Source data ▸
▽

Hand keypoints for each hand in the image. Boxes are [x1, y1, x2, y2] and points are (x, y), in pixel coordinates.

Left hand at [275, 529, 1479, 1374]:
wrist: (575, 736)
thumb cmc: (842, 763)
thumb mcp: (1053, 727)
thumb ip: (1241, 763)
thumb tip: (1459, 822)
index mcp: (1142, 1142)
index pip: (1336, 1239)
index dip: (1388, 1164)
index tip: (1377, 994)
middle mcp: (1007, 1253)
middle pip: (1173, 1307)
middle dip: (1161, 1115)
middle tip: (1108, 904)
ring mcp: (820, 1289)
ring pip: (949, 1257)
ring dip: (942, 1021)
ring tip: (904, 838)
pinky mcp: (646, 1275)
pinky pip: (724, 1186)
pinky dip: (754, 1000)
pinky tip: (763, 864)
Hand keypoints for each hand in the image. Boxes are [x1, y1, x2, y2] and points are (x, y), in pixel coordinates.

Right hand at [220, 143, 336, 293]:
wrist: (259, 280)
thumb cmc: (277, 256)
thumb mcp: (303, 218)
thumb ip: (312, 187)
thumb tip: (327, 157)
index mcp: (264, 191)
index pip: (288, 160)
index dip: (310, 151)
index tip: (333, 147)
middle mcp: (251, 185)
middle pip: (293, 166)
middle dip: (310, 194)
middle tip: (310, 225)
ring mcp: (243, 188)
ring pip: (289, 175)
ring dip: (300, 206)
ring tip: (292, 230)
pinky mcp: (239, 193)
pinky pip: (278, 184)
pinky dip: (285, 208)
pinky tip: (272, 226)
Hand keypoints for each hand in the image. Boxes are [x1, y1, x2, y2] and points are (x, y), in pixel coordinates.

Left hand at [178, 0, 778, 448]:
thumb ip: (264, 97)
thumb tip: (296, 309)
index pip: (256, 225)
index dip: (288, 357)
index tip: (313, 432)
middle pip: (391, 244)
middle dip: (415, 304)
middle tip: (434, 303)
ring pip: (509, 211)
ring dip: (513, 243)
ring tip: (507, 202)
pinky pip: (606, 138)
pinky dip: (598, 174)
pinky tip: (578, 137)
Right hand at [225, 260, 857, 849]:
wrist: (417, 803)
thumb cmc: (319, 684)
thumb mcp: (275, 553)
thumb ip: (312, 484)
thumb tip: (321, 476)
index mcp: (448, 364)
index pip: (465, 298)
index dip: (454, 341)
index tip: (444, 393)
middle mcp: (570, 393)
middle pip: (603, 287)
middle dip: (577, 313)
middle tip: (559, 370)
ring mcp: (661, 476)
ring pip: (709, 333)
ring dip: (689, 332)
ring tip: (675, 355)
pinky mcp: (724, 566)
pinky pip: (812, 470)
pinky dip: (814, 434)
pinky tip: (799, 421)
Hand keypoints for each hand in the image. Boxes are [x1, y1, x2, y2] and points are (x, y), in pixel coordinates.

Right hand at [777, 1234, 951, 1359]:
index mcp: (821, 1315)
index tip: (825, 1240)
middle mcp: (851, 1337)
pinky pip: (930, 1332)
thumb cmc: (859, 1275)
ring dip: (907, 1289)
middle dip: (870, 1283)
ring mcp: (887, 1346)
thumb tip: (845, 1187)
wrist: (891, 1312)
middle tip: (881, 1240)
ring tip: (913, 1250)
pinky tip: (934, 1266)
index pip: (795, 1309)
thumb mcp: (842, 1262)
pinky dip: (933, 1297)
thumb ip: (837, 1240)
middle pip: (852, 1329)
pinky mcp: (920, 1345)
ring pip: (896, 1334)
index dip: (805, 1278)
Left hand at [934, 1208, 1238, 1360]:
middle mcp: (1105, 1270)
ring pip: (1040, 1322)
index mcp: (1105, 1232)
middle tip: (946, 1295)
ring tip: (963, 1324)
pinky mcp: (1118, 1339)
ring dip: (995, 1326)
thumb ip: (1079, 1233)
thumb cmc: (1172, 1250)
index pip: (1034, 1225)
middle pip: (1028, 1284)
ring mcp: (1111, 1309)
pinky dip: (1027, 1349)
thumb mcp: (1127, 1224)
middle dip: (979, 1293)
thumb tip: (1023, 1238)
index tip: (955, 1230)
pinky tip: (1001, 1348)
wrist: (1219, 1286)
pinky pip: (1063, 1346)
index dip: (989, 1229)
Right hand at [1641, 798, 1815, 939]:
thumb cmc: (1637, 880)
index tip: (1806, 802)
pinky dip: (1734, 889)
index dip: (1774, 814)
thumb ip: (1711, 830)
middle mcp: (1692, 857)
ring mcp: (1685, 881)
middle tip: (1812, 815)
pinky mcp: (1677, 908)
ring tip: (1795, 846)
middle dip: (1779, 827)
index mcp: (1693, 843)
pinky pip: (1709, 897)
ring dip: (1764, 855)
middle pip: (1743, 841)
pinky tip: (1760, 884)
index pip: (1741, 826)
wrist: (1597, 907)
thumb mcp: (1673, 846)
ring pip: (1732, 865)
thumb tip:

△

INSTRUCTIONS TO FOLLOW ▸ Each record above is to be reproduced verbatim.

EXERCISE RESULT ▸
Hand keypoints for each hand in the image. Boxes are [x1, y1, x2, y2] and points are (x, y), in pixel coordinates.

Left hand at [275, 529, 1479, 1374]:
wrist: (575, 736)
thumb cmc: (842, 763)
thumb mcp: (1053, 727)
thumb ip: (1241, 763)
thumb tip: (1459, 822)
index mcp: (1142, 1142)
index pip: (1336, 1239)
index dip: (1388, 1164)
index tip: (1377, 994)
middle mcp: (1007, 1253)
middle pip: (1173, 1307)
middle dip: (1161, 1115)
middle tip: (1108, 904)
ring mcp: (820, 1289)
ring pip: (949, 1257)
ring dip: (942, 1021)
ring tip: (904, 838)
pinky mcp: (646, 1275)
pinky pip: (724, 1186)
pinky dip: (754, 1000)
pinky tip: (763, 864)
Hand keypoints for each hand in the image. Boxes are [x1, y1, x2, y2] and points are (x, y), in pixel coordinates.

Right hand at [220, 143, 336, 293]:
wrist: (259, 280)
thumb cmc: (277, 256)
thumb mcp: (303, 218)
thumb ip: (312, 187)
thumb tip: (327, 157)
index mcp: (264, 191)
index pip: (288, 160)
index dip: (310, 151)
index tip: (333, 147)
middle mcp: (251, 185)
middle pip: (293, 166)
middle dip: (310, 194)
middle tip: (310, 225)
ring mcp: (243, 188)
ring pip: (289, 175)
ring dip: (300, 206)
ring tip: (292, 230)
pinky mcp: (239, 193)
pinky pip: (278, 184)
pinky dip: (285, 208)
pinky tip: (272, 226)
Hand keypoints for each hand in the image. Boxes are [x1, y1, x2, y2] and points are (x, y), in pixel coordinates.

Left hand at [178, 0, 778, 448]:
thumb ip: (264, 97)
thumb tip: (296, 309)
index pip: (256, 225)
index dip: (288, 357)
index tip: (313, 432)
middle pip: (391, 244)
middle dip: (415, 304)
middle tip: (434, 303)
ring pip: (509, 211)
ring dip: (513, 243)
ring tip: (507, 202)
pinky pip: (606, 138)
pinky dip: (598, 174)
pinky tip: (578, 137)
Right hand at [225, 260, 857, 849]:
wrist: (417, 803)
thumb cmc: (319, 684)
thumb mcp: (275, 553)
thumb ip: (312, 484)
thumb tip: (321, 476)
index mcp: (448, 364)
index pip: (465, 298)
index dip: (454, 341)
index tip: (444, 393)
middle mcp: (570, 393)
middle pip: (603, 287)
middle dip: (577, 313)
middle tip: (559, 370)
ring mcp: (661, 476)
ring pip: (709, 333)
ring dip: (689, 332)
ring tip: (675, 355)
pinky mcp: (724, 566)
pinky pip: (812, 470)
pinky dip: (814, 434)
pinky tip: (799, 421)
Hand keypoints for each hand in the image. Boxes are [x1, y1, x2, y2] and points are (x, y), in pixel coordinates.

Right hand at [777, 1234, 951, 1359]:
index mcp: (821, 1315)
index tip: (825, 1240)
middle mcp: (851, 1337)
pinky pip: (930, 1332)
thumb cmc: (859, 1275)
ring dip: (907, 1289)
middle dip: (870, 1283)
ring mcp: (887, 1346)
thumb tip: (845, 1187)
wrist: (891, 1312)
middle tip: (881, 1240)
ring tip: (913, 1250)
pinky tip: (934, 1266)
index pip: (795, 1309)
thumb mcp: (842, 1262)
pinky dip: (933, 1297)
thumb ip: (837, 1240)
middle pip: (852, 1329)
pinky mcp: (920, 1345)
ring pip: (896, 1334)
index dip: (805, 1278)
Left hand at [934, 1208, 1238, 1360]:
middle mcp: (1105, 1270)
ring pip: (1040, 1322)
index mcp: (1105, 1232)
middle tip: (946, 1295)
ring tip: (963, 1324)
pinky mcp: (1118, 1339)
ring dip: (995, 1326)
thumb ip: (1079, 1233)
thumb cmc: (1172, 1250)
index pip: (1034, 1225)
middle pip: (1028, 1284)
ring mcp: (1111, 1309)
pinky dip: (1027, 1349)
thumb mcp: (1127, 1224)
middle dip: (979, 1293)
thumb tip: (1023, 1238)
index tip: (955, 1230)
pinky tip: (1001, 1348)
wrist: (1219, 1286)
pinky pip: (1063, 1346)
index dip: (989, 1229)
Right hand at [1641, 798, 1815, 939]:
thumb cmc: (1637, 880)
index tip: (1806, 802)
pinky dip: (1734, 889)
index dip: (1774, 814)
thumb ip: (1711, 830)
middle mcp: (1692, 857)
ring mcp: (1685, 881)
middle tip: (1812, 815)
pinky mcp: (1677, 908)
ring tip: (1795, 846)
middle dip: (1779, 827)
index mcp: (1693, 843)
pinky pip: (1709, 897)
ring dip: (1764, 855)
middle pip: (1743, 841)
pinky tip: (1760, 884)
index pip: (1741, 826)
wrist: (1597, 907)
thumb mcp: (1673, 846)
ring pip: (1732, 865)
thumb tip:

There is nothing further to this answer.